First Explain Home nears completion

Wilya Janta’s first “Explain Home”, built for Wilya Janta co-founder Norm Frank Jupurrurla, on Warumungu Country just north of the town of Tennant Creek, NT, after being delivered on the back of five semi-trailers from Adelaide the week before. Image: Andrew Quilty

Construction of Tennant Creek’s first Explain Home is nearing completion, marking a major step forward for community-driven, climate-resilient housing in the Northern Territory.

Built using locally made termite-mound mud bricks, the home’s high-thermal-mass walls are designed to stay cool through extreme heat. Solar panels, battery storage and rainwater harvesting are now in place, making sure the family who moves in gets a home that’s reliable, sustainable and built the right way from the ground up.

Culturally safe

The home has been developed alongside the Right Way Housing Guidelines, a document co-designed by Warumungu community members through Wilya Janta. The Guidelines spell out how housing should be planned, designed and delivered within community — setting clear expectations for government and industry about genuine engagement, cultural safety and long-term durability.
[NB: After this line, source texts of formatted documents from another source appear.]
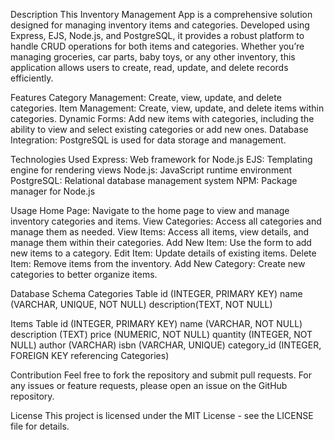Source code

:Description
This Inventory Management App is a comprehensive solution designed for managing inventory items and categories. Developed using Express, EJS, Node.js, and PostgreSQL, it provides a robust platform to handle CRUD operations for both items and categories. Whether you’re managing groceries, car parts, baby toys, or any other inventory, this application allows users to create, read, update, and delete records efficiently.

Features
Category Management: Create, view, update, and delete categories.
Item Management: Create, view, update, and delete items within categories.
Dynamic Forms: Add new items with categories, including the ability to view and select existing categories or add new ones.
Database Integration: PostgreSQL is used for data storage and management.

Technologies Used
Express: Web framework for Node.js
EJS: Templating engine for rendering views
Node.js: JavaScript runtime environment
PostgreSQL: Relational database management system
NPM: Package manager for Node.js

Usage
Home Page: Navigate to the home page to view and manage inventory categories and items.
View Categories: Access all categories and manage them as needed.
View Items: Access all items, view details, and manage them within their categories.
Add New Item: Use the form to add new items to a category.
Edit Item: Update details of existing items.
Delete Item: Remove items from the inventory.
Add New Category: Create new categories to better organize items.

Database Schema
Categories Table
id (INTEGER, PRIMARY KEY)
name (VARCHAR, UNIQUE, NOT NULL)
description(TEXT, NOT NULL)

Items Table
id (INTEGER, PRIMARY KEY)
name (VARCHAR, NOT NULL)
description (TEXT)
price (NUMERIC, NOT NULL)
quantity (INTEGER, NOT NULL)
author (VARCHAR)
isbn (VARCHAR, UNIQUE)
category_id (INTEGER, FOREIGN KEY referencing Categories)

Contribution
Feel free to fork the repository and submit pull requests. For any issues or feature requests, please open an issue on the GitHub repository.

License
This project is licensed under the MIT License - see the LICENSE file for details.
In short: do it with community, not to community.

With the Federal and NT Governments committing $4 billion to remote housing, the Right Way Housing Guidelines offer a practical blueprint to make sure that investment is community-led, community-approved and actually delivers homes people can thrive in.

Wilya Janta’s Chief Operating Officer, Dr Simon Quilty, said: “Walking through this home, you can feel the difference straight away. It stays cool in the heat, it uses the sun and the rain properly, and it’s built in a way that makes sense for Warumungu families. This is what housing should look like in remote communities.

“Government and industry talk a lot about engagement, but the Right Way Guidelines lay out what real engagement looks like. It’s community-led. It’s respectful. And it results in homes like this one — homes that are culturally safe, climate-ready and built to last.”

Wilya Janta’s Chief Cultural Officer, Jimmy Frank Jupurrurla, said: “We designed these Guidelines so government and industry can work with us properly. Our community has been saying the same thing for decades: don’t just talk to us — listen.

“This isn’t just one house. It’s proof of a better way to build across the Territory. When people follow the Right Way Guidelines, communities get the housing they deserve.”

Tennant Creek specific

The Right Way Housing Guidelines have been created specifically for Tennant Creek, shaped by the knowledge, cultural practices and priorities of Warumungu people. While they’re grounded in local Country, the process used to develop them can be repeated in other remote communities — across the Barkly and Central Desert regions — so every community can build its own version of housing done the right way.